なぜ、こうしたシフトが起こったのか? 中嶋氏は「やはり無料枠の存在が大きい。個人で勉強したいモノを、無料枠で触りながら勉強できる環境が整ってきた」と指摘する。無料枠があるからこそ、個人でも製品を触りながら勉強できるし、ハンズオンも実現できる。また、エンジニアのマインドも変化している。「昔はOracle Masterの認定資格を得ることがエンジニアのプライドだったが、最近のエンジニア界隈はコミュニティで存在感を持つことがプレステージになっている」と中嶋氏は語る。エンジニア採用の場面でも、職歴や資格よりも、ブログやGitHubの中身、コミュニティへのコミットが重視する会社が現れており、市場自体が大きく変化している。

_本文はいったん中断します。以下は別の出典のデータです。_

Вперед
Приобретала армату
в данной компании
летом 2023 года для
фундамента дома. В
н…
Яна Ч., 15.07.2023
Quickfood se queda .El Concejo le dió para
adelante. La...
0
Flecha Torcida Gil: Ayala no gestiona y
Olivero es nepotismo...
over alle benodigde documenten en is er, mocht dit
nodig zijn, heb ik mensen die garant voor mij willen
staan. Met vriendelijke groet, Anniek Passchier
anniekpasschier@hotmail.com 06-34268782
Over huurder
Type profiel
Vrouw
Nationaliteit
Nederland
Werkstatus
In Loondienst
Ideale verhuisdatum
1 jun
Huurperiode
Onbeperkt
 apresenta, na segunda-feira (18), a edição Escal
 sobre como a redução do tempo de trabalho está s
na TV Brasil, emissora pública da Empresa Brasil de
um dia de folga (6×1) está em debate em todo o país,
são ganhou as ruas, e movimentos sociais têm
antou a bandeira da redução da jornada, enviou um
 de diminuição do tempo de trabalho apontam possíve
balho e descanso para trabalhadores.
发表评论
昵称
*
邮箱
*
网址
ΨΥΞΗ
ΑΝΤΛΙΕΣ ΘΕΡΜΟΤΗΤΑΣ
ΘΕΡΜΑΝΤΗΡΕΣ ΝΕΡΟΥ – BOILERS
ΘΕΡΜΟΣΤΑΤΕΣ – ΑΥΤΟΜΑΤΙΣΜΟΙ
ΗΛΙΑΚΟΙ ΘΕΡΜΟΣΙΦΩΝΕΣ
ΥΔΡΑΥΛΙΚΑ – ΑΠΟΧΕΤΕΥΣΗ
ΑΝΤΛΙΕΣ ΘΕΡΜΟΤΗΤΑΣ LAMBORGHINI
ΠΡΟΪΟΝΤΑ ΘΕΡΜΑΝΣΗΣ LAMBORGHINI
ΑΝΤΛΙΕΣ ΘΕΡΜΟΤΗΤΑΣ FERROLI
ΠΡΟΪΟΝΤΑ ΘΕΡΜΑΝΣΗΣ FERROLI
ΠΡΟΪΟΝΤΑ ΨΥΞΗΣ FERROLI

一方、オラクル側がOracle Cloud Developersに期待するマーケティング的な狙いとしては、「マインドシェアを拡げていくこと」(中嶋氏)という。マインドシェアのナレッジは開発者がMeetupで得た経験談のSNSやスライド、そしてユーザーが困ったときに検索して出てくるブログなどで醸成されるもの。こうしたナレッジがあるため、マーケティングメッセージが主体のベンダーイベントでは得られないテクノロジーの本質を、コミュニティの勉強会では得ることができる。
こうした現状に対して、「Meetupに参加した人たちがOracle Cloudって楽しいというSNSを発信してくれること。こうしたファンを増やしていきたいのがわれわれの想いです」と語る中嶋氏。情報共有もQiitaのような外部のプラットフォームを会社アカウントで用いる。「今までは社員が社内用のWikiに検証結果などを書き込んでいたが、よくよく見たら、7~8割は公開してもいい情報だった」ということで、積極的にQiitaにポストしているという。